Prostate specific membrane antigen (PSMA) is a transmembrane antigen virtually restricted to prostate tissue and the expression of which is increased in prostate carcinoma. Indium-111 capromab pendetide (ProstaScint~R) is an antibody specific to the intracellular epitope of PSMA. For the past several years, the authors have been engaged in the development and evaluation of a radiolabelled humanized monoclonal antibody, J591, specific to an extracellular epitope of PSMA. After demonstrating that J591 is internalized, the authors developed ~(90)Y and ~(177)Lu labelled DOTA-J591 for radio-immunotherapy of prostate cancer.

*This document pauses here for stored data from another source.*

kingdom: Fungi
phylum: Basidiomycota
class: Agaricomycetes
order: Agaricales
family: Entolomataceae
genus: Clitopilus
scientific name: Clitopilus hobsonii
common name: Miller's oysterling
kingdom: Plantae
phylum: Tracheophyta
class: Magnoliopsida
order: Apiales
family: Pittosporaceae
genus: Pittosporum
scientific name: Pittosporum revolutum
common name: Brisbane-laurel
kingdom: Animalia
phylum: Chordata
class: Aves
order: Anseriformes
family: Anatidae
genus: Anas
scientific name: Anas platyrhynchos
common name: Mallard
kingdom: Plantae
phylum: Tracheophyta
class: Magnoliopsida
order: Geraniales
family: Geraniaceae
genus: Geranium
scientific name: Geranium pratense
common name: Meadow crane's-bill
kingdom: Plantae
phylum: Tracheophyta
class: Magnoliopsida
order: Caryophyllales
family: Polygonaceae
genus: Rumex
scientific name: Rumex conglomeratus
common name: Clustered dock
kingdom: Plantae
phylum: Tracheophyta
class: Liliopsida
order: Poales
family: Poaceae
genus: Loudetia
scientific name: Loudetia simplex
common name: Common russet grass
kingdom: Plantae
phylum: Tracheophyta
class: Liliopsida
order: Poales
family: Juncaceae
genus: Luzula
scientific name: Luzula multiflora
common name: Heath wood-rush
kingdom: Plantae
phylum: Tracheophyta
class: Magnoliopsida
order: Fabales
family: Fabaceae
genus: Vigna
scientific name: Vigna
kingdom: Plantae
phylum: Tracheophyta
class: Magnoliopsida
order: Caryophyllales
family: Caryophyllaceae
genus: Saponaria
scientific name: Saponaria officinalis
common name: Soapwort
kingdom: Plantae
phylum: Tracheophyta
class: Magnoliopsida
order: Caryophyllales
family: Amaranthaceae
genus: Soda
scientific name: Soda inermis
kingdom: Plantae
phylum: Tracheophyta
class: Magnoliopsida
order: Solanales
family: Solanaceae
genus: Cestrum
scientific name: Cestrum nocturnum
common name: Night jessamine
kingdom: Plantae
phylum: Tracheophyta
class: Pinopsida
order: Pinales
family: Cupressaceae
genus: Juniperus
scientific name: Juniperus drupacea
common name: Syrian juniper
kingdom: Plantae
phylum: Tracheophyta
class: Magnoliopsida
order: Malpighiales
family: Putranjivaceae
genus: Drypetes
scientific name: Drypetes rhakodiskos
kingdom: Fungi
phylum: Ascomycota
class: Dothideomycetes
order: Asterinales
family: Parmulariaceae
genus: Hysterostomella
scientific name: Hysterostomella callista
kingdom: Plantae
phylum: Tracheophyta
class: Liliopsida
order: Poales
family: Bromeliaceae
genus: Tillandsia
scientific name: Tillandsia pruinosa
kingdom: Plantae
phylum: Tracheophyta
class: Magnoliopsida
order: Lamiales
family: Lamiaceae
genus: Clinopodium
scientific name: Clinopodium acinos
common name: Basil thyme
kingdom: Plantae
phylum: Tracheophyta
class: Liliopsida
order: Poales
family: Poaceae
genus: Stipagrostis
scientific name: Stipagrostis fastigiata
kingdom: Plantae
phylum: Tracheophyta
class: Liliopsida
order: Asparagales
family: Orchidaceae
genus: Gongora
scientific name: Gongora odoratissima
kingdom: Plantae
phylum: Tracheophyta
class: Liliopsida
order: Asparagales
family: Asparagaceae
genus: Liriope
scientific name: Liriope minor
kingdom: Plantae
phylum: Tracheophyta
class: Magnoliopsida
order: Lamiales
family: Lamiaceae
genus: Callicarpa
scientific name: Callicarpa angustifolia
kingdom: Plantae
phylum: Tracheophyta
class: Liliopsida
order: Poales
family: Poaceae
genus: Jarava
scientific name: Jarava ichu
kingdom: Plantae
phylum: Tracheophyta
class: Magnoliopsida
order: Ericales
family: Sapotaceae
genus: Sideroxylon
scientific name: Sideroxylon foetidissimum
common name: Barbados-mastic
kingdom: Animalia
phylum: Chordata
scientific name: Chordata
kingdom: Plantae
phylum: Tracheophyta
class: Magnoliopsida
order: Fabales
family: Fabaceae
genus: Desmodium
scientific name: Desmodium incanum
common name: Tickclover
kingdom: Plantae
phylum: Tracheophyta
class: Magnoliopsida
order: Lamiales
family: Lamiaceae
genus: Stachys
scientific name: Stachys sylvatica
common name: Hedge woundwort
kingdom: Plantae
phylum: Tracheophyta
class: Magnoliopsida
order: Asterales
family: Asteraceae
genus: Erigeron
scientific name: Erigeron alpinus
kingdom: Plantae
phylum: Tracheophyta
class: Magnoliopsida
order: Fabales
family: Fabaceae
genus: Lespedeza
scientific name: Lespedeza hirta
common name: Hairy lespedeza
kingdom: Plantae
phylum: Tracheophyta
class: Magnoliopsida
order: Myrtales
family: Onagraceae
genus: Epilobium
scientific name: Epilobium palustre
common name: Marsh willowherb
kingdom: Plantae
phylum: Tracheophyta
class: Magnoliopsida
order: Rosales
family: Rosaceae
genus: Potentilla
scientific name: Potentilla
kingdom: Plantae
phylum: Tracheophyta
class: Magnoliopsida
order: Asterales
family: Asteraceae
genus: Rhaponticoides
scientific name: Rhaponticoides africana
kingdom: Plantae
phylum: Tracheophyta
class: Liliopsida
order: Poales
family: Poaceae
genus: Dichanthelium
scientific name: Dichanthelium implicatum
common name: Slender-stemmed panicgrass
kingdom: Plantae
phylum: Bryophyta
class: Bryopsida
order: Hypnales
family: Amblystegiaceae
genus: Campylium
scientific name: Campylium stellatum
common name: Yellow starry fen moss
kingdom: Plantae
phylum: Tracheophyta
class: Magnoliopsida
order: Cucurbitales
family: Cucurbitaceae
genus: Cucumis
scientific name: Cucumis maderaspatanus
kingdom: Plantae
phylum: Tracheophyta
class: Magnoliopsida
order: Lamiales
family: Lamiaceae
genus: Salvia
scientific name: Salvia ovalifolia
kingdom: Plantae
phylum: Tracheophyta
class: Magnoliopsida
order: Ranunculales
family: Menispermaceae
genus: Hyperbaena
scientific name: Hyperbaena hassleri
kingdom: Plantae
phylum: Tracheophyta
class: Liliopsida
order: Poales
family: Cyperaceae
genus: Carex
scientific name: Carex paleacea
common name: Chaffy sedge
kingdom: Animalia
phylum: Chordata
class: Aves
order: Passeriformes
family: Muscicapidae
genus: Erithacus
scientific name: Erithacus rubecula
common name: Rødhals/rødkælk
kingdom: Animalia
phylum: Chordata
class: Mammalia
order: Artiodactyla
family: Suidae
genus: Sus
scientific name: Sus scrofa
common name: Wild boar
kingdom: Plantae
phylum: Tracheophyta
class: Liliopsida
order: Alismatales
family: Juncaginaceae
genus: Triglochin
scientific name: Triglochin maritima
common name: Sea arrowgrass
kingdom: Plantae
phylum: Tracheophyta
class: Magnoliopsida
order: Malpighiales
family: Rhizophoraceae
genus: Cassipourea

These radiometals remain localized in tumour foci (as well as other tissues including non-specific hepatic uptake) compared to ~(131)I labelled proteins. In contrast to ~(90)Y, ~(177)Lu is a radiometal with a low energy β~- emission as well as a y photon emission that makes it convenient to demonstrate localization and quantify biodistribution and turnover externally. Metastatic prostate carcinoma, in particular, is an ideal target for radioimmunotherapy since chemotherapeutic or other medical therapies are not ideal or appropriate. All human studies were approved by the institutional IRB and were performed as a phase I dose escalation study under an IND. Initially, different doses of J591 were used to assess the influence of total protein content on biodistribution. From these studies, it was determined that 10 mg/m~2 total protein per patient was sufficient to reduce non-specific organ uptake, potentially optimizing tumour access to labelled antibody. With ~(177)Lu-J591, dose limiting haematological toxicity was observed at 2590 MBq/m~2. In 35 patients, the appearance and severity of myelotoxicity correlated with the calculated bone marrow radiation absorbed dose. Response in terms of significant decreases in PSA, bone flare phenomena followed by improvement in bone scan findings have been observed but only in a single dose trial; relapse has occurred suggesting that further evaluation with multidose administration at ≤MTD or therapy in combination with radiosensitizing chemotherapy may be necessary.